Ontstaan en loop van de zaak
Eiser heeft bij per e-mail verzonden bericht van 1 oktober 2009, aangevuld bij e-mail van 13 oktober 2009, de Onderwijsinspectie verzocht hem het percentage bevoegde leraren van het Luzac College te Alkmaar (hierna: het Luzac) in het schooljaar 2009–2010 mede te delen, hem te berichten welke leraren van dit college onderbevoegd of onbevoegd zijn en hem een afschrift van het recentste bekwaamheidsdossier van het Luzac te doen toekomen.

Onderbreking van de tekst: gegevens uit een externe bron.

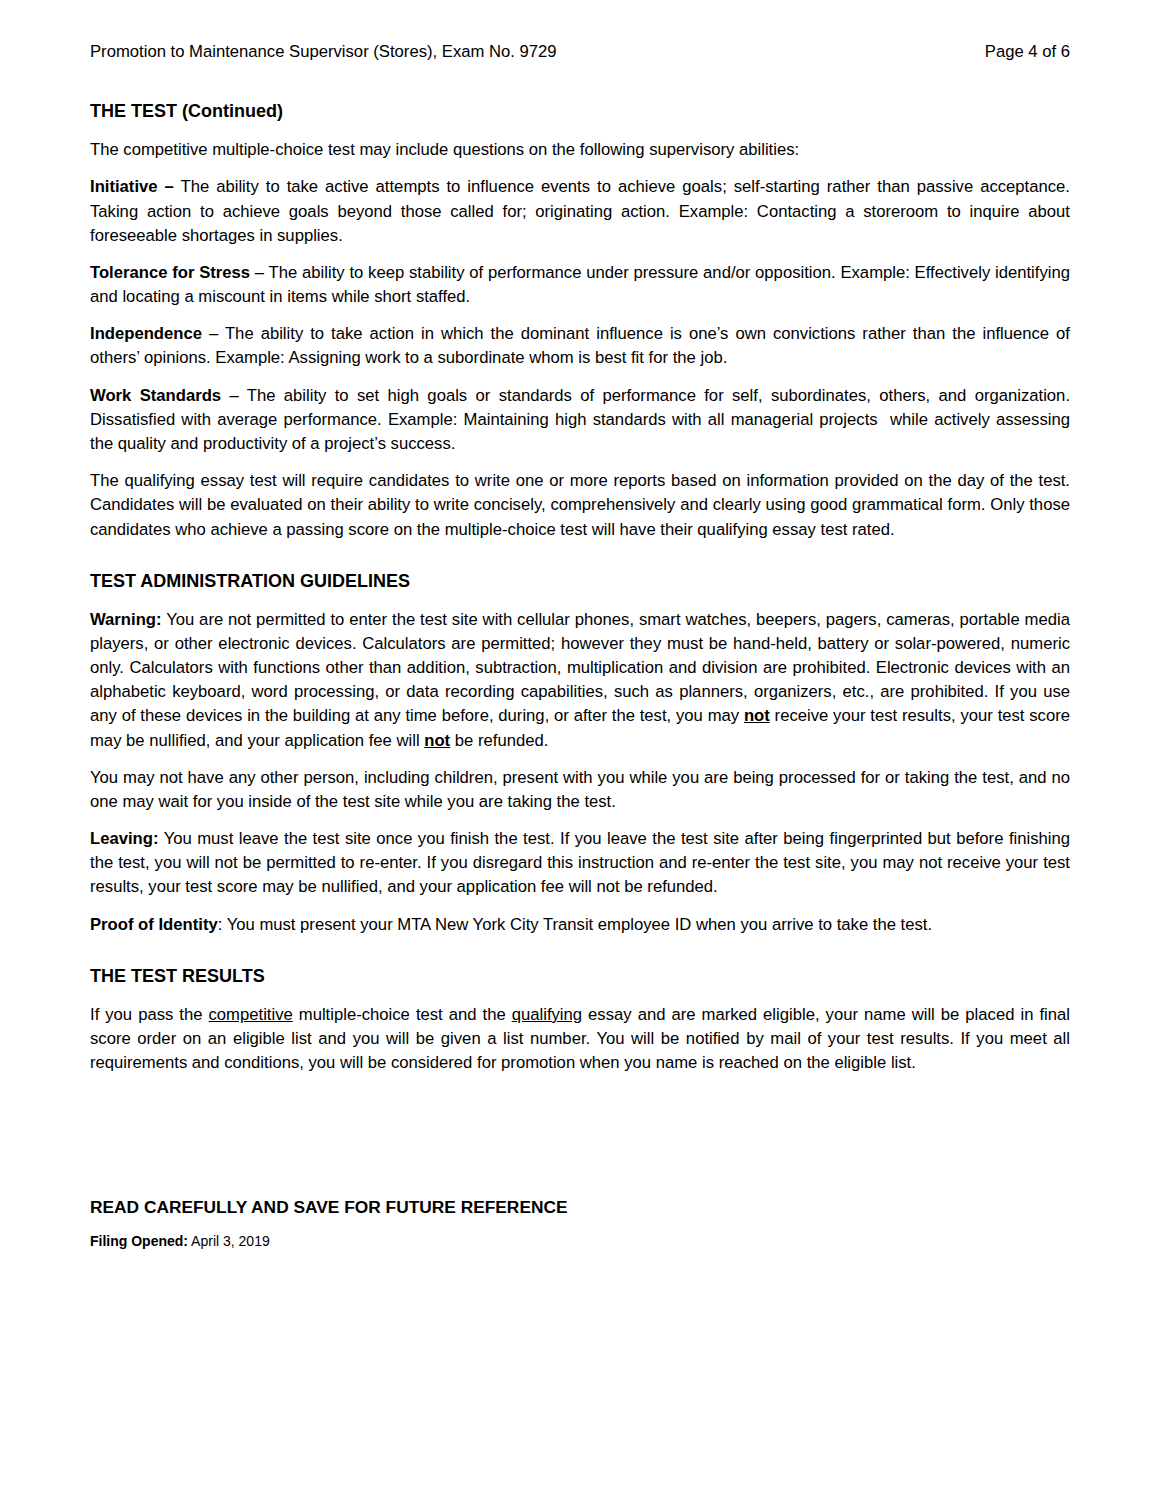Promotion to Maintenance Supervisor (Stores), Exam No. 9729 Page 4 of 6
THE TEST (Continued)
The competitive multiple-choice test may include questions on the following supervisory abilities:
Initiative – The ability to take active attempts to influence events to achieve goals; self-starting rather than passive acceptance. Taking action to achieve goals beyond those called for; originating action. Example: Contacting a storeroom to inquire about foreseeable shortages in supplies.
Tolerance for Stress – The ability to keep stability of performance under pressure and/or opposition. Example: Effectively identifying and locating a miscount in items while short staffed.
Independence – The ability to take action in which the dominant influence is one’s own convictions rather than the influence of others’ opinions. Example: Assigning work to a subordinate whom is best fit for the job.
Work Standards – The ability to set high goals or standards of performance for self, subordinates, others, and organization. Dissatisfied with average performance. Example: Maintaining high standards with all managerial projects while actively assessing the quality and productivity of a project’s success.
The qualifying essay test will require candidates to write one or more reports based on information provided on the day of the test. Candidates will be evaluated on their ability to write concisely, comprehensively and clearly using good grammatical form. Only those candidates who achieve a passing score on the multiple-choice test will have their qualifying essay test rated.
TEST ADMINISTRATION GUIDELINES
Warning: You are not permitted to enter the test site with cellular phones, smart watches, beepers, pagers, cameras, portable media players, or other electronic devices. Calculators are permitted; however they must be hand-held, battery or solar-powered, numeric only. Calculators with functions other than addition, subtraction, multiplication and division are prohibited. Electronic devices with an alphabetic keyboard, word processing, or data recording capabilities, such as planners, organizers, etc., are prohibited. If you use any of these devices in the building at any time before, during, or after the test, you may not receive your test results, your test score may be nullified, and your application fee will not be refunded.
You may not have any other person, including children, present with you while you are being processed for or taking the test, and no one may wait for you inside of the test site while you are taking the test.
Leaving: You must leave the test site once you finish the test. If you leave the test site after being fingerprinted but before finishing the test, you will not be permitted to re-enter. If you disregard this instruction and re-enter the test site, you may not receive your test results, your test score may be nullified, and your application fee will not be refunded.
Proof of Identity: You must present your MTA New York City Transit employee ID when you arrive to take the test.
THE TEST RESULTS
If you pass the competitive multiple-choice test and the qualifying essay and are marked eligible, your name will be placed in final score order on an eligible list and you will be given a list number. You will be notified by mail of your test results. If you meet all requirements and conditions, you will be considered for promotion when you name is reached on the eligible list.
READ CAREFULLY AND SAVE FOR FUTURE REFERENCE
Filing Opened: April 3, 2019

Verweerder heeft bij besluit van 7 december 2009 besloten het bekwaamheidsdossier van het Luzac deels openbaar te maken, met dien verstande dat de tot personen herleidbare gegevens zijn weggelakt.
Het tegen de weigering om het bekwaamheidsdossier geheel openbaar te maken door eiser gemaakte bezwaar heeft verweerder bij besluit van 16 april 2010 onder handhaving van het besluit van 7 december 2009 ongegrond verklaard.
Eiser heeft hiertegen bij brief van 26 mei 2010 beroep ingesteld.
Het Luzac is door de rechtbank in de gelegenheid gesteld als partij aan het geding deel te nemen en zijn zienswijze te geven. Van die gelegenheid is geen gebruik gemaakt.
Het beroep is behandeld ter zitting van 15 februari 2011, waar eiser, daartoe ambtshalve opgeroepen, in persoon is verschenen, bijgestaan door zijn gemachtigde.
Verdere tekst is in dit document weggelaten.